Walking on the beach on the weekend, I noticed some other people seeking balance. I watched an engineer/artist drag quite a few rocks over to a large algae covered boulder facing the low tide seas–the perfect canvas for this temporary art. With careful precision each rock was placed, with an eye to both balance and beauty.
Nearby another person sought to achieve balance of the body. Crouching low and tipping forward, lifting first a toe, testing the raising of each foot until both feet were raised and balance was achieved–if only for a few seconds.
Instead of planning assessments for tomorrow, my students will be making wire fish sculptures. Using floral wire and buttons, they will bend and crimp, thread and fold until beauty emerges from one long wire. Ultimately, they will create a mobile, seeking to balance their wire fish on a piece of driftwood with the help of fishing line. I’m pretty sure their efforts to create balance and beauty will create an oasis of balance and beauty for me too. I’ll tackle the report cards later.

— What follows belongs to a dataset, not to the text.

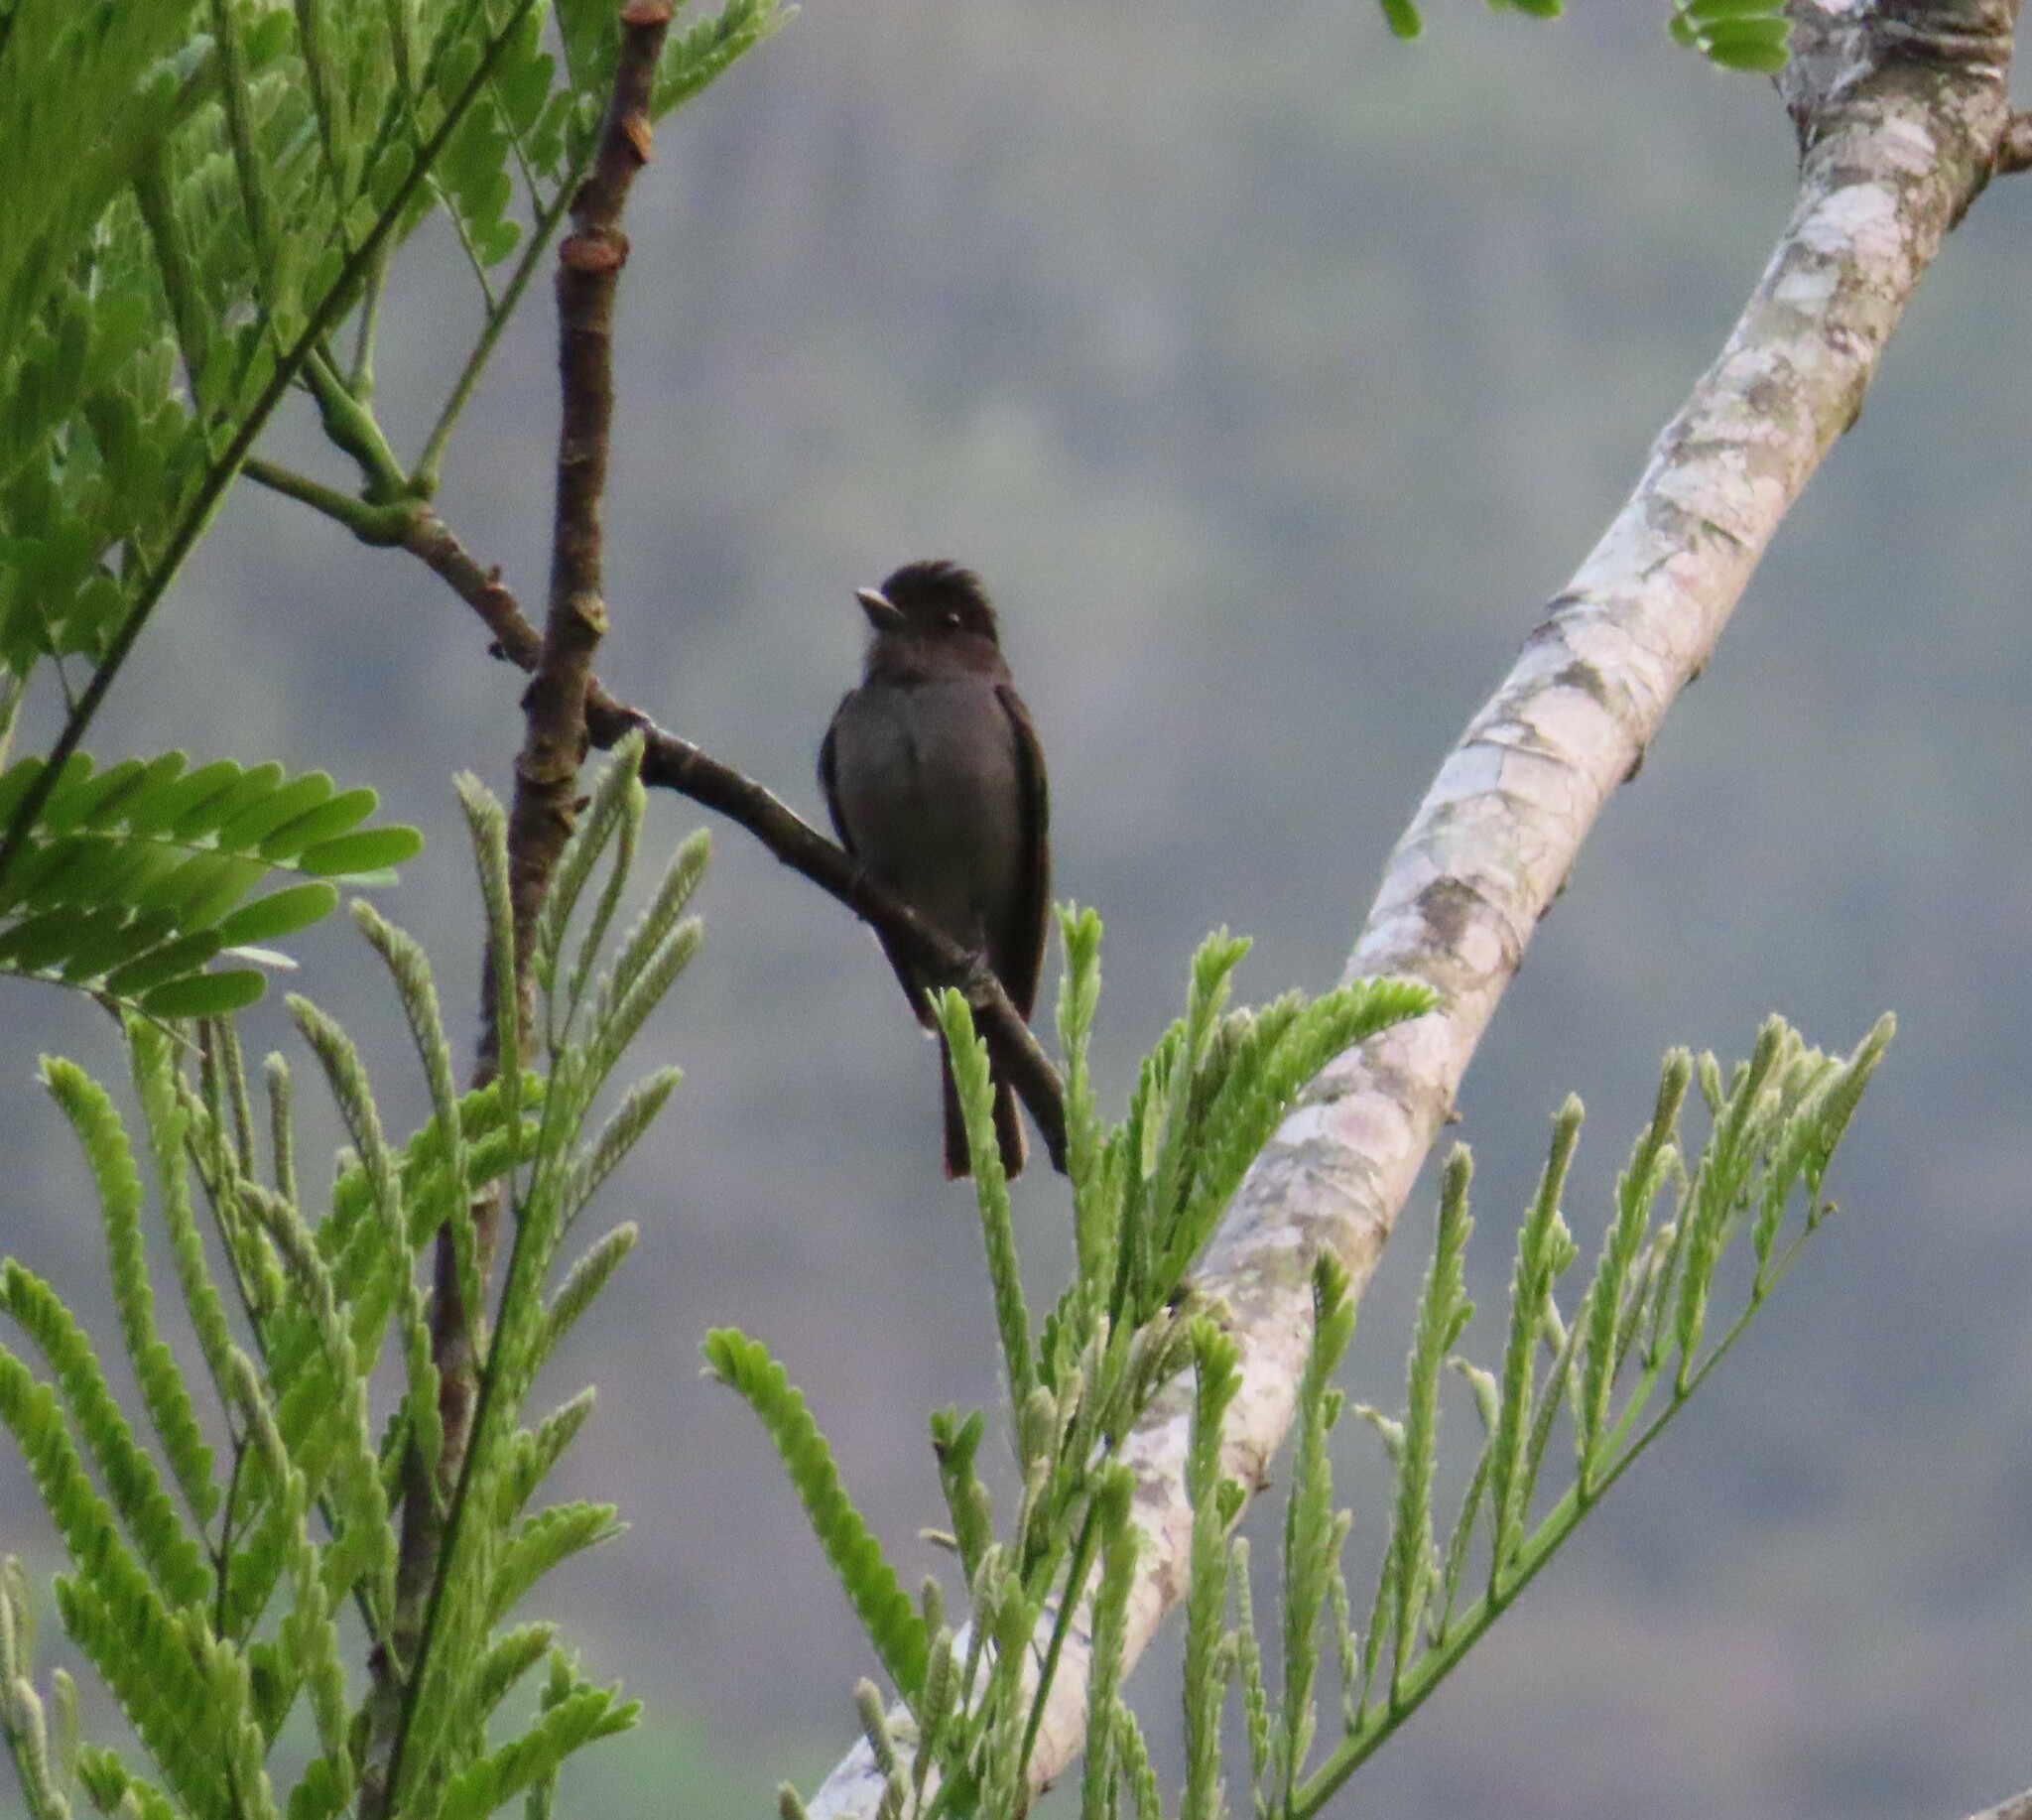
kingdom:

As education has changed, my students knew where they were through our conferences and feedback so required “report cards” were less important and not a surprise. In my classroom, I didn’t need to worry about report card conferences because students led the parent conferences, discussing their work — these things eased my stress and balance was much easier to maintain. That was middle school — I know that the parents of primary students have much more expectations from their teachers, but I see you and your students know that balance is just as important! Lovely post to share how you find balance.
I often find that a burst of creativity helps me get centered. Then, I am able to tackle the tasks that are rigorous and not creatively-based. I love the photos you capture showing balance.
Ah, yes, that elusive balance. When you get it mastered, teach me your methods!